* [Task statement]: Using the listing below, report all lines holding the word "inputs".

↓↓↓

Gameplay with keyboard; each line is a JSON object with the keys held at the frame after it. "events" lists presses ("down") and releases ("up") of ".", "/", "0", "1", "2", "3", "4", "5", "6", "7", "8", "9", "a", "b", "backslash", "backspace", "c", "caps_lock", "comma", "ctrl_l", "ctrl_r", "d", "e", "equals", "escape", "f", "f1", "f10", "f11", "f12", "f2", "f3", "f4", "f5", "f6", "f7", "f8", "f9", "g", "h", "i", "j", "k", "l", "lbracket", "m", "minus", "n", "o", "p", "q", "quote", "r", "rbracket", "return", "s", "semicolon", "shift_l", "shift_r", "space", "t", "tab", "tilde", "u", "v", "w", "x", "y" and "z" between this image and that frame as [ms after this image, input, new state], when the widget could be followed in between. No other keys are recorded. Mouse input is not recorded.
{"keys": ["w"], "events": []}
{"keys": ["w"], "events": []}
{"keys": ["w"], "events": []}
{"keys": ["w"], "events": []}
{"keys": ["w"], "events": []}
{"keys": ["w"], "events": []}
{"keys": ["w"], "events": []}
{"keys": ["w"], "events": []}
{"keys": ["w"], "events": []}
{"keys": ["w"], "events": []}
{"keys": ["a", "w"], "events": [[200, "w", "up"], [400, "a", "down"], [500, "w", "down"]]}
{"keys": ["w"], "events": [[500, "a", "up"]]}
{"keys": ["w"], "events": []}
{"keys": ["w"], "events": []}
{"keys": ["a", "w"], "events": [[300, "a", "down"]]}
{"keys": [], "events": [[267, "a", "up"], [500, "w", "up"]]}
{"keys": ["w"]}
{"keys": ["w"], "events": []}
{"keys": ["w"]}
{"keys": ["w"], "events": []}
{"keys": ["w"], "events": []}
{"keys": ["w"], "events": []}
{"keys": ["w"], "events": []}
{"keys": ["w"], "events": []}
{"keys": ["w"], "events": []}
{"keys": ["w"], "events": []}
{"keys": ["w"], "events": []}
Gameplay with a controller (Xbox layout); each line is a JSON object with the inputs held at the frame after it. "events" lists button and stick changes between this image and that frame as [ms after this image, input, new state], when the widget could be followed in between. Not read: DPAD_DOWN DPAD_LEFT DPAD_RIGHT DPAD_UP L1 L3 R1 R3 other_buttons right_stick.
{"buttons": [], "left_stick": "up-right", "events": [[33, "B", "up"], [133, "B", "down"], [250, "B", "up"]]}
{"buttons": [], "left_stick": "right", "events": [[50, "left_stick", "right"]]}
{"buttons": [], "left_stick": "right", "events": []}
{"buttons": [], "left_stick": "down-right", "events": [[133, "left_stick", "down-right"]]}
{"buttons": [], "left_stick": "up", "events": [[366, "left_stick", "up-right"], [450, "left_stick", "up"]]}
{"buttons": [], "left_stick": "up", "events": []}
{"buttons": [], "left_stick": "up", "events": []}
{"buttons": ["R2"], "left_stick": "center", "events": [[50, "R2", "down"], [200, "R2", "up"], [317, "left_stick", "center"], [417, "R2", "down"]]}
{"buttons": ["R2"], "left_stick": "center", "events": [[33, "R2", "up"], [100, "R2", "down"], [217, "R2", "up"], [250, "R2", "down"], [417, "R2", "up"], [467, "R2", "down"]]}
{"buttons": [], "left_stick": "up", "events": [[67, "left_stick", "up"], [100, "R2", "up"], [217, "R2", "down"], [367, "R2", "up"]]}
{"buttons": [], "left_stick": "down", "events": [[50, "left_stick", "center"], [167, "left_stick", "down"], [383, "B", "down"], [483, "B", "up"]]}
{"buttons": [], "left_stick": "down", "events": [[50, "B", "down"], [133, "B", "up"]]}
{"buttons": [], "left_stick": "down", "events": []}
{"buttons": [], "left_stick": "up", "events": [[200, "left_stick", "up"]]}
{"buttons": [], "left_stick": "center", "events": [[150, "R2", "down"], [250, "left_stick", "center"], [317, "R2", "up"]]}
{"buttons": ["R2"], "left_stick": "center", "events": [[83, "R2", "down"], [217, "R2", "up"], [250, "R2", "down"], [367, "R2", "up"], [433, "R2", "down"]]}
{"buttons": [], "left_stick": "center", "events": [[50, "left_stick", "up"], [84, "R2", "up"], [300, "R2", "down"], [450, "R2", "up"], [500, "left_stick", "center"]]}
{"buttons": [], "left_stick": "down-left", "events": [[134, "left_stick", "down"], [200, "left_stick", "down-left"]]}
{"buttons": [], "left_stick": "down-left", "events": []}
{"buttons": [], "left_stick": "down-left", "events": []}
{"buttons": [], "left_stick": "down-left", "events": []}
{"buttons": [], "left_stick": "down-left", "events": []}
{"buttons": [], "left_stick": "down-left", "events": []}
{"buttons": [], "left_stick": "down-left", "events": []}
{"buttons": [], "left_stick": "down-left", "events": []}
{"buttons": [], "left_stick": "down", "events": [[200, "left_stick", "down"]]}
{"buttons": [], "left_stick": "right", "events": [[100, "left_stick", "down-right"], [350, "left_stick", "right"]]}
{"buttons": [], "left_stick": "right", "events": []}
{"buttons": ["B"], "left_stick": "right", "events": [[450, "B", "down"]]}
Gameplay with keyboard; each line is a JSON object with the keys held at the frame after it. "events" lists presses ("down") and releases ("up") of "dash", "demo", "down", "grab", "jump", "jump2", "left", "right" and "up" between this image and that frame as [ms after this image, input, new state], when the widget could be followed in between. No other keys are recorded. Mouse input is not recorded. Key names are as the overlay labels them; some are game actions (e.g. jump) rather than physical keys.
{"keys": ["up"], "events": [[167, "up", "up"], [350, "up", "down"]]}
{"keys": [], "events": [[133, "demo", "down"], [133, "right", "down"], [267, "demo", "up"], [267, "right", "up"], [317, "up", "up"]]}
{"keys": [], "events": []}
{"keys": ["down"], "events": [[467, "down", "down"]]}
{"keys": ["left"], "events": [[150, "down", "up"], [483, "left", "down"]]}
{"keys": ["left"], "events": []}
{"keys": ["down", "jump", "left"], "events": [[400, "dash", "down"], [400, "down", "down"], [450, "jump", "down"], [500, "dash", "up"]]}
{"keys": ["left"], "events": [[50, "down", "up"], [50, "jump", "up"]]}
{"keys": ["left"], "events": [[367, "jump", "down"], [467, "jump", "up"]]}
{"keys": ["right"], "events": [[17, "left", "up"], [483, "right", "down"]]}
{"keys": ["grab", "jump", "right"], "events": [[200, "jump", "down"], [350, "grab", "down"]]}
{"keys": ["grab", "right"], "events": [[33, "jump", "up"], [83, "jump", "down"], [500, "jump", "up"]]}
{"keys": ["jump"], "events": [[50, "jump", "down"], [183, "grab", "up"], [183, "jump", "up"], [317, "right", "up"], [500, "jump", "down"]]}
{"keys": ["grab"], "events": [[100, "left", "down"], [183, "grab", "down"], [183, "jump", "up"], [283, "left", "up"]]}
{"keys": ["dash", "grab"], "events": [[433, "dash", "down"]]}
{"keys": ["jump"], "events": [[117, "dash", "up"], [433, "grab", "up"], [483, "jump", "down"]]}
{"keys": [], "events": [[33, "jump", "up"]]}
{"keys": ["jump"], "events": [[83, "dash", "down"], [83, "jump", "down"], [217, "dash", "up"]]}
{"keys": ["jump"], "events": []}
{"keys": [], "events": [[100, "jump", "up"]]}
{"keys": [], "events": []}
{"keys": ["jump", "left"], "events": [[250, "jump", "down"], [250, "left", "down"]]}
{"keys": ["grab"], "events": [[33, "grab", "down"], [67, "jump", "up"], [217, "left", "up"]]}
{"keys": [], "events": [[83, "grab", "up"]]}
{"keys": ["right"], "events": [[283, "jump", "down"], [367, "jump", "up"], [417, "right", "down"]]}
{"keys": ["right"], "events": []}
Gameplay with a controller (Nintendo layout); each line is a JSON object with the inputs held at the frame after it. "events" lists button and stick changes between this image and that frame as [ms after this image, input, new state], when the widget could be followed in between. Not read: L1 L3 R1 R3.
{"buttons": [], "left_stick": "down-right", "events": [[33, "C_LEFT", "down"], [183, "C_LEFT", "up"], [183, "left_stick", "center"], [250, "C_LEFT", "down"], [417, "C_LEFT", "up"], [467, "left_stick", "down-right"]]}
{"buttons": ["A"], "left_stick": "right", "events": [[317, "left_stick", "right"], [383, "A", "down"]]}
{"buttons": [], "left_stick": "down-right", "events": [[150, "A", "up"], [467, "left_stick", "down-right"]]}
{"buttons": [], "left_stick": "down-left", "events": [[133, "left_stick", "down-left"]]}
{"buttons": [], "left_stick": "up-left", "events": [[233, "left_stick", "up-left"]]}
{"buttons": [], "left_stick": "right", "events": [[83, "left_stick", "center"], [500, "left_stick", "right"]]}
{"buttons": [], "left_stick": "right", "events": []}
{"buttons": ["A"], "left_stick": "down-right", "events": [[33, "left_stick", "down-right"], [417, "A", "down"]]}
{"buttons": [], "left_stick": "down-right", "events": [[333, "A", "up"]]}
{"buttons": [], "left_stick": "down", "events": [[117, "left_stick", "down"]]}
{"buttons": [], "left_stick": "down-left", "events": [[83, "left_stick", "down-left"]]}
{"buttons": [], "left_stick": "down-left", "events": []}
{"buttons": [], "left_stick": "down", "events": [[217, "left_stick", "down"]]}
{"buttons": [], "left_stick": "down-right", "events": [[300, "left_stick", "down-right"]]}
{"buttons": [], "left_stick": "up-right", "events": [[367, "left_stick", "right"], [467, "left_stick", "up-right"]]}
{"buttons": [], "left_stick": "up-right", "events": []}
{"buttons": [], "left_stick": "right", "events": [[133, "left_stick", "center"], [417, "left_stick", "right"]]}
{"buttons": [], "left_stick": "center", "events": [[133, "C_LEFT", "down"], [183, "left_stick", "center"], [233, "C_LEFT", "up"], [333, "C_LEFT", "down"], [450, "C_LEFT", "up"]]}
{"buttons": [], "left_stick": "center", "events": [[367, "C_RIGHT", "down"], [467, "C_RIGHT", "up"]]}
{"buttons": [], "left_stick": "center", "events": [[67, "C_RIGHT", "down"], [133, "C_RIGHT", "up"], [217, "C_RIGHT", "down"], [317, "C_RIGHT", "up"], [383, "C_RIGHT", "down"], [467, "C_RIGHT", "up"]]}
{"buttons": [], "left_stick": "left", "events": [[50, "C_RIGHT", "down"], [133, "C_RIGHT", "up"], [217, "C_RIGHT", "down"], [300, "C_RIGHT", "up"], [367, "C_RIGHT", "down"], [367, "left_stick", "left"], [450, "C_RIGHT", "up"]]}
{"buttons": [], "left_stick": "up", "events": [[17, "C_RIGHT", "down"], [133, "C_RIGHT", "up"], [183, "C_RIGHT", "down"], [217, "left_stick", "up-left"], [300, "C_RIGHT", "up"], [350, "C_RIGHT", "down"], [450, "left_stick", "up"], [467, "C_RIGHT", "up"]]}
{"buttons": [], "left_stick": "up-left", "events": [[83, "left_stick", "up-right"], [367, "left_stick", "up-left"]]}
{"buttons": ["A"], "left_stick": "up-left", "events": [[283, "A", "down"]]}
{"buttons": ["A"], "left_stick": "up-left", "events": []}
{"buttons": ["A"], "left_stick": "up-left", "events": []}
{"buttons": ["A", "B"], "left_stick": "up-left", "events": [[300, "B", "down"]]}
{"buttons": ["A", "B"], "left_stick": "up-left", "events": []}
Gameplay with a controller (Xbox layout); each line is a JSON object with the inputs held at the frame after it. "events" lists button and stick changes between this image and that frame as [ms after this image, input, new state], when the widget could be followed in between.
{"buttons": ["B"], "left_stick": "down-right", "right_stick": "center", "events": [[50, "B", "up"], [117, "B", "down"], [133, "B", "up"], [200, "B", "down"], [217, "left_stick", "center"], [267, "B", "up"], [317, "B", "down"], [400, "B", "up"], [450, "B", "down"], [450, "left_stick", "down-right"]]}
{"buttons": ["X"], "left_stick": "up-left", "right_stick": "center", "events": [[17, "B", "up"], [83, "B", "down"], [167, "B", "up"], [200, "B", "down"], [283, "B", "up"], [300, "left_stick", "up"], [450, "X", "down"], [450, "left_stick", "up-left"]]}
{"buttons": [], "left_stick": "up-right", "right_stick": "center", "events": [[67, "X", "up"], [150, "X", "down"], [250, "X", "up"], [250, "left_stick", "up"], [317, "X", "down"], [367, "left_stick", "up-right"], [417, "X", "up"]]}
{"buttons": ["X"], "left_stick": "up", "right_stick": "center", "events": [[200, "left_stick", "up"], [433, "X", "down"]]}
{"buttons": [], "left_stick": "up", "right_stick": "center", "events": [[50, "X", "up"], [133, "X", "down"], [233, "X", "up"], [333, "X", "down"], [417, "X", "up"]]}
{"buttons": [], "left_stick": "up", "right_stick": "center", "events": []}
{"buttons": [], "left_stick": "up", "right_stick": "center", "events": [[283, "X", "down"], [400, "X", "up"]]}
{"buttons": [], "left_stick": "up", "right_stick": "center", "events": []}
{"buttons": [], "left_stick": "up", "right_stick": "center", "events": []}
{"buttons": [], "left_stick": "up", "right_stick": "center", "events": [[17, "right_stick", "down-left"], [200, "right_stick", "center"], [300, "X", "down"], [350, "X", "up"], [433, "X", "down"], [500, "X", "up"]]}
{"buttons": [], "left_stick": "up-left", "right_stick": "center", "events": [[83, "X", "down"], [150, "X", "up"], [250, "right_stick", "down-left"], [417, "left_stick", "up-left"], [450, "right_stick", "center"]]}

↑↑↑

* [Output for this task]:
Gameplay with a controller (Xbox layout); each line is a JSON object with the inputs held at the frame after it. "events" lists button and stick changes between this image and that frame as [ms after this image, input, new state], when the widget could be followed in between. Not read: DPAD_DOWN DPAD_LEFT DPAD_RIGHT DPAD_UP L1 L3 R1 R3 other_buttons right_stick.
Gameplay with a controller (Nintendo layout); each line is a JSON object with the inputs held at the frame after it. "events" lists button and stick changes between this image and that frame as [ms after this image, input, new state], when the widget could be followed in between. Not read: L1 L3 R1 R3.
Gameplay with a controller (Xbox layout); each line is a JSON object with the inputs held at the frame after it. "events" lists button and stick changes between this image and that frame as [ms after this image, input, new state], when the widget could be followed in between.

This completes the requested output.